Action item:
Continue the Jets article from where it stops.
BEGIN Document extract
The NFL offseason is officially here, which means Joe Douglas faces a ton of work if his New York Jets are to turn into a Super Bowl team.
That’s right, Patrick Mahomes. You’ve just won the Super Bowl. What are you going to do next?
Before you guess his obvious, commercialized, yet so American retort to that annual question, understand the reality of what you just witnessed…
Although great, Mahomes didn’t get it done on his own. The pieces placed around the son of a former New York Mets bullpenner can only be labeled as “Super Bowl champion worthy.” Mahomes and those pieces helped overcome a 10-point fourth-quarter deficit in Super Bowl 54 en route to Andy Reid’s first Vince Lombardi trophy.
When glancing at Sam Darnold’s complementary pieces, it’s possible the word “worthy” could be used when describing those players, but “Super Bowl” won’t find itself in the description.
“Worthy” of a rebuild. “Worthy” of halting No. 14’s development entirely. “Worthy of finding the right guy to lead the New York Jets into legit NFL relevancy.” That’s more the reality of the current situation.
The question is, “Just how drastic a difference do the two depth charts (Jets and Chiefs) showcase in talent?” On the surface, the answer is obvious. Once dug deeper, it’s evident certain positions help bolster other spots on the field. For instance, take one look at the San Francisco 49ers’ overrated secondary.
With Richard Sherman still trying to catch up to any of the Chiefs weapons, it’s obvious that front seven and four-man conventional pass rush fooled so many football experts who may have labeled the Niners defensive backfield as “top-notch.”
Greater trench play—on both sides of the ball—bolsters every position behind it. Keep that mind as we now identify the New York Jets’ current Super Bowl championship pieces, one by one.
*Indicates free agent
- Sam Darnold
Yeah, go ahead and count Sam Darnold as a Super Bowl-caliber piece. While his championship stature is anything but set in stone, as a No. 3 pick whose skillset possesses all the tools needed in hit “elite” or “close to elite” status, a Super Bowl can be won with Darnold.
At the very least, it’s still up for debate. Until we watch the USC product with a legitimate offensive line in front of him, nobody can correctly evaluate Darnold.
END Document extract
BEGIN Data shown
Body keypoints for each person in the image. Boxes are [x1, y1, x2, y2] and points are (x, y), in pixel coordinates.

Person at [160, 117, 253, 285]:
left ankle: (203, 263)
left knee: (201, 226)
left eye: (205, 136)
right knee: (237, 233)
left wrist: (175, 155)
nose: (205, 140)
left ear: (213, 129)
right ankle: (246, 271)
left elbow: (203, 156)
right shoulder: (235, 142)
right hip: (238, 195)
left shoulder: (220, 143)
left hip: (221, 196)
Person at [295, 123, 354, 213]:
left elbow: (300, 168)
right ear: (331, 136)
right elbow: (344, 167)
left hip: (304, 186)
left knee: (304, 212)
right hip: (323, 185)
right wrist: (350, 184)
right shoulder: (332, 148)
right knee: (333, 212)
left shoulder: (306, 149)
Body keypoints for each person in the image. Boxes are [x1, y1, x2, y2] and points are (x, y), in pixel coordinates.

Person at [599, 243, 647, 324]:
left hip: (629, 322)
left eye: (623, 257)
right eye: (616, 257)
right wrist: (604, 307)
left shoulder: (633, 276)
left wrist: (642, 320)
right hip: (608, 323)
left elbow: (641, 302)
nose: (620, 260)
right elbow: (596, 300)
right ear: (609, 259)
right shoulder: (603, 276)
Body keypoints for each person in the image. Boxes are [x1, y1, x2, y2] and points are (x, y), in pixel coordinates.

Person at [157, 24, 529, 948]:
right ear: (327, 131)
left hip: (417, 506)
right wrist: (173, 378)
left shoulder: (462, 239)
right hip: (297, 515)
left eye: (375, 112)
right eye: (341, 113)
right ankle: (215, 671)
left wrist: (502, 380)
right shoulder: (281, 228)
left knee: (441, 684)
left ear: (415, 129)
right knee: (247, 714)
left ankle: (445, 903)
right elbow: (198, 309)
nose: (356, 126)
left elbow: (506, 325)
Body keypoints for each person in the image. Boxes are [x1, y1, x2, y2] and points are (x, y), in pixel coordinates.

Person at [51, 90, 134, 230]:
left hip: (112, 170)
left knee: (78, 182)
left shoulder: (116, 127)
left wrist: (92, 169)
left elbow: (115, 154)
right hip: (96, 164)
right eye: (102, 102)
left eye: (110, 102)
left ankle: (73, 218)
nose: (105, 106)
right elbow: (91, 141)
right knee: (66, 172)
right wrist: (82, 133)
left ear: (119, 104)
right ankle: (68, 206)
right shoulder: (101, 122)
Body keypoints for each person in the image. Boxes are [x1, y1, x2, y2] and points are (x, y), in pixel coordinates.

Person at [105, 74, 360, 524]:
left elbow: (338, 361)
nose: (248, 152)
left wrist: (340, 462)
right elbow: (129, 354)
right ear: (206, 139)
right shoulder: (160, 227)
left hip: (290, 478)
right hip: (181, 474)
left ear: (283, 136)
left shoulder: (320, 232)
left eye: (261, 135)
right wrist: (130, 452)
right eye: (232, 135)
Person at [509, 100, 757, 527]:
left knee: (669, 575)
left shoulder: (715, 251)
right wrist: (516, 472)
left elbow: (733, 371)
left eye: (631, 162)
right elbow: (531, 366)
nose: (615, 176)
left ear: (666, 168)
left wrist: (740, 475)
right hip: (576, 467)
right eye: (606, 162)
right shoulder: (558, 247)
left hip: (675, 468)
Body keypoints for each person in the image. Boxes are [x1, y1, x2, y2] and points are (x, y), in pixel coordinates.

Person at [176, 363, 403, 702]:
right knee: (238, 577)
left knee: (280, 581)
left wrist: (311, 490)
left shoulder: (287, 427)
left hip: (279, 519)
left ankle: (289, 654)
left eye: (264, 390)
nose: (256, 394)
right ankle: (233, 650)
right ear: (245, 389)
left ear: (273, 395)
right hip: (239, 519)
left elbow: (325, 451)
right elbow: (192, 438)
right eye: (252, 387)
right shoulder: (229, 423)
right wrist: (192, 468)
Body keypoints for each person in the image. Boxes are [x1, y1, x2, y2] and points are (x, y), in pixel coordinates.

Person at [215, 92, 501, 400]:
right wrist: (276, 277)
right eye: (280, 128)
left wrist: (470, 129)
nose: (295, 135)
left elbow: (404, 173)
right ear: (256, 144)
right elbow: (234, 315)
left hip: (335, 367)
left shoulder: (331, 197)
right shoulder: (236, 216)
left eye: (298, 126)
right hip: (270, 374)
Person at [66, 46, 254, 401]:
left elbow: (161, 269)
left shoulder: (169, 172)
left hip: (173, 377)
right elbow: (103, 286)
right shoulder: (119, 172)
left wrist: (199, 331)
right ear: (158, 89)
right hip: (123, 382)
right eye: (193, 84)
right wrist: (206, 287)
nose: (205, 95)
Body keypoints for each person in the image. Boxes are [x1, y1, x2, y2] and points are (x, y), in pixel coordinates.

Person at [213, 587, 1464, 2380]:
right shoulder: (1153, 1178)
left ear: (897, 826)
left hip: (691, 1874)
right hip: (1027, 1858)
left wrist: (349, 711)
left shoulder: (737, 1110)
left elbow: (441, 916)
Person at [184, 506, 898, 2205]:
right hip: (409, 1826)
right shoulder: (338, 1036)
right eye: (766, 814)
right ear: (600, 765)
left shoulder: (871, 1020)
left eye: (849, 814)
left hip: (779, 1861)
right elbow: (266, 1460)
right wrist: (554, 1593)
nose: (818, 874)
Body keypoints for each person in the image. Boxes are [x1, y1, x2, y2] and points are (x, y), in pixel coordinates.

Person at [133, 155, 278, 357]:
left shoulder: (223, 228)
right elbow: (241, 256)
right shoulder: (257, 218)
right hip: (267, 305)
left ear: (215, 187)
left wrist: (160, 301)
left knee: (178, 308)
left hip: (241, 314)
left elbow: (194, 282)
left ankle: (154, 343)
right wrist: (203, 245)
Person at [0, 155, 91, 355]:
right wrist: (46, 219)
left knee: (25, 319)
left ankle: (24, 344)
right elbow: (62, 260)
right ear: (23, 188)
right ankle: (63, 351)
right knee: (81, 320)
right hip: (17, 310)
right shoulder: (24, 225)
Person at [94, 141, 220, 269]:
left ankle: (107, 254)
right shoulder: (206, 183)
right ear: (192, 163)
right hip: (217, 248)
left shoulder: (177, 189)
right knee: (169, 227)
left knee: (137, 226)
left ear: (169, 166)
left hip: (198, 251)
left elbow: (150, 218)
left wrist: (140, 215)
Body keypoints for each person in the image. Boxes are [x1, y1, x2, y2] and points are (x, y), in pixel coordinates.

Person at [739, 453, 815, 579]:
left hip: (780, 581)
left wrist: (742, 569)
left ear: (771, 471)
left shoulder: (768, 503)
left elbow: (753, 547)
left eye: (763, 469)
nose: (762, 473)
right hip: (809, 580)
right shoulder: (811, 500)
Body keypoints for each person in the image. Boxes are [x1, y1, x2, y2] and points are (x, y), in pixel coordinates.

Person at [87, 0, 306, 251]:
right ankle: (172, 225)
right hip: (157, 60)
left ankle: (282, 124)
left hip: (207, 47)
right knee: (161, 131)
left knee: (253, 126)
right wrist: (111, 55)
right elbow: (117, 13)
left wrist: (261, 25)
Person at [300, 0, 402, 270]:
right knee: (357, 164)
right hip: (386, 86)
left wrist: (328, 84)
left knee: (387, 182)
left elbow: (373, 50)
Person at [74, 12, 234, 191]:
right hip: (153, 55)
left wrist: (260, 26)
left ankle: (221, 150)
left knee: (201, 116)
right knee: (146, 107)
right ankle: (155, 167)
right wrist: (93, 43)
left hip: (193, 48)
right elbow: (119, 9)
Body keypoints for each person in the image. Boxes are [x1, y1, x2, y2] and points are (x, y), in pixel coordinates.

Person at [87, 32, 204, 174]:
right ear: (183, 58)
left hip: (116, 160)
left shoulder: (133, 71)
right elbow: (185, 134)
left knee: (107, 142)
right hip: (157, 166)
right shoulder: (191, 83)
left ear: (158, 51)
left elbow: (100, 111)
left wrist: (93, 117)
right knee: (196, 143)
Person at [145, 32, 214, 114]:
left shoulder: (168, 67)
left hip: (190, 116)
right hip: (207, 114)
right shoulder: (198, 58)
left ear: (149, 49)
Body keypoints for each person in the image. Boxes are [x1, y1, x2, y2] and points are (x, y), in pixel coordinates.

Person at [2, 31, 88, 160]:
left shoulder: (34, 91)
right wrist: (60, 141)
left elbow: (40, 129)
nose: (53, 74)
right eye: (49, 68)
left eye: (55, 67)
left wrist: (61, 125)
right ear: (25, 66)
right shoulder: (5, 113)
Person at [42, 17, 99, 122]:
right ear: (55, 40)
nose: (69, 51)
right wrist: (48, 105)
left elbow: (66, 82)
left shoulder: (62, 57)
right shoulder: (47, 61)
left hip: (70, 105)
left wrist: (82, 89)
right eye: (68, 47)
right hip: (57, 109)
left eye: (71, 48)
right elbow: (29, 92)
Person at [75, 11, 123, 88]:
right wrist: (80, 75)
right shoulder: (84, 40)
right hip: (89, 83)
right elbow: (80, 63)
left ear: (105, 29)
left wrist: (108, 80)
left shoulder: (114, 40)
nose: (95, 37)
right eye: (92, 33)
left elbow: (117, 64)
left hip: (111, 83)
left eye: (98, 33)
END Data shown
Answer space:
He can make every throw, possesses mobility, can throw-on-the-run, has a solid head on his shoulders, and doesn’t shy away from danger or trouble. There were some troubling signs this season (the ghost game and afterward), but as long as he can figure out pre-snap reads and post-snap progressions, he qualifies as a title quarterback. It’s up to the Jets to ensure he properly develops and has a wall protecting his right arm.
- Le’Veon Bell
I didn’t want the Jets to go after Le’Veon Bell on the open market. It’s nothing personal; it simply boils down to salary cap structure and the unfortunate devaluation of the running back position in this league.
That doesn’t mean he’s not a championship piece.
Of course, Le’Veon qualifies. Even if he comes to the party overrated and a little older (for this position), he qualifies. How could he not? Two former castoffs—Damien Williams and Raheem Mostert—ran to success in the Super Bowl. The bar is set extremely low at this position. Just about anybody would qualify here, as it’s the offensive line that remains critical.
Both Ty Montgomery and Bilal Powell are free agents. Either one of them can serve as a championship-caliber backup, but New York should look elsewhere. The team needs youth at the position, especially by way of a shifty third-down back.
- Robby Anderson*
- Jamison Crowder (Slot)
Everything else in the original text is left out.